Experienced advice appreciated!!
November 4, 2006 at 5:05 am #214390christianParticipantMake sure before you start your combustion roto, that the interpolation is set to hermite or liner other wise it will do some traslation on the export. Also you may want to check the frame rate make sure that it matches the frame rate of the clip on the flame.
November 4, 2006 at 8:34 am #214393John JenkinsParticipantApparently the Combustion artists do check that the interpretation is set to hermite or linear, and we are still getting errors.

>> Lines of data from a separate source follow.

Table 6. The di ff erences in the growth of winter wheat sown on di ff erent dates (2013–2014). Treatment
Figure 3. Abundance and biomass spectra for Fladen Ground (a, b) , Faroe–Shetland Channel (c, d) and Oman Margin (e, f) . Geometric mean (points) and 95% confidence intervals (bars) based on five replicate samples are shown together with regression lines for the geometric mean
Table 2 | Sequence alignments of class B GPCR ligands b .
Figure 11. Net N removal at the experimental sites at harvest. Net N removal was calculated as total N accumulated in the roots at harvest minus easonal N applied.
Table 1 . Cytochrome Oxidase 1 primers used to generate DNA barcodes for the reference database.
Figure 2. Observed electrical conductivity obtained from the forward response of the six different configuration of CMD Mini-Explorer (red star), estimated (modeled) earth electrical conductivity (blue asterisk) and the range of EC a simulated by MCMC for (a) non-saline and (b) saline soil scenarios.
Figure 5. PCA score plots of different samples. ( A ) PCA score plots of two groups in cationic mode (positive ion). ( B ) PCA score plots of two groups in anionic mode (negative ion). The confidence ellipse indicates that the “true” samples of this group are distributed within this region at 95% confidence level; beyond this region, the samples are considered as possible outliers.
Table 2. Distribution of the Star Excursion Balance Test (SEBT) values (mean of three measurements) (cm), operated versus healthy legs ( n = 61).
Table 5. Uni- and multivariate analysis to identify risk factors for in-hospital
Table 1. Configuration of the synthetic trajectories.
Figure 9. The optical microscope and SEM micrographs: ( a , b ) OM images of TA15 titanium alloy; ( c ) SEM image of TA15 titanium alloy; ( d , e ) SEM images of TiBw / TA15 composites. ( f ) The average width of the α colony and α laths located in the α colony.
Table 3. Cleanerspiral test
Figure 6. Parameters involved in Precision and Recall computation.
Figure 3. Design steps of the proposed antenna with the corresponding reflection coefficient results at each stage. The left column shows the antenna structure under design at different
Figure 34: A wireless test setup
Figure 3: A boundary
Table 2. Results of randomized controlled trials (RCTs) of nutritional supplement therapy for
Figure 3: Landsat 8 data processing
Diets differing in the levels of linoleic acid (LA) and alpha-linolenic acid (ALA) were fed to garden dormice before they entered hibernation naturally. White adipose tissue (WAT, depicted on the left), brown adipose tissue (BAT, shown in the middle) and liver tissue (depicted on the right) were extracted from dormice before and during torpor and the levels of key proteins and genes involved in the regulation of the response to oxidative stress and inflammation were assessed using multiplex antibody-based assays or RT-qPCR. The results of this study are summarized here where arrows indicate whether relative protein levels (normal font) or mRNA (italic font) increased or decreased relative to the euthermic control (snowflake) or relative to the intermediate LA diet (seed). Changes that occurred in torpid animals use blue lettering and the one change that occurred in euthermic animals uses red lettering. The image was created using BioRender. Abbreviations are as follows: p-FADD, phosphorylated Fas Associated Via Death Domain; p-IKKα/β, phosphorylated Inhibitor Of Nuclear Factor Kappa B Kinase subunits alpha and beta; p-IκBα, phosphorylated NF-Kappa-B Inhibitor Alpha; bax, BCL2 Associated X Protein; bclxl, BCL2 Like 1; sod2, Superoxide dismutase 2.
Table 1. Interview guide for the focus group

I was made aware today by one of our Combustion artists that this has been an ongoing issue with Combustion. A software update was recently installed, and I will see what happens after this update.November 20, 2006 at 5:10 pm #214392Olivier BeierleinParticipantThis probably won’t help you, but in the past, when we used combustion, we’ve had to load the gmasks into Flame then take it from the Flame into the Smoke then it would work perfectly. Otherwise we run into problems with the masks.
November 20, 2006 at 8:48 pm #214391RamazanParticipantHi
I know of this problem in Flame, and this is what I discovered!
Combustion supports uneven bezier handles, i.e where one handle is longer than the other on a given point, Flame does not, so it has to break them into two points on import. This is documented in the Combustion User Reference docs. The only solution is to work in a very specific way in Combustion…when adjusting any bezier handles, make sure you hold down the ALT key and this maintains an even bezier handle which comes into Flame perfectly.
Your Roto guys may well have to go through all the work they have done and convert all the beziers to even. They just have to go through all the keyframes and readjust the handles whilst using ALT…hope it’s not too many frames!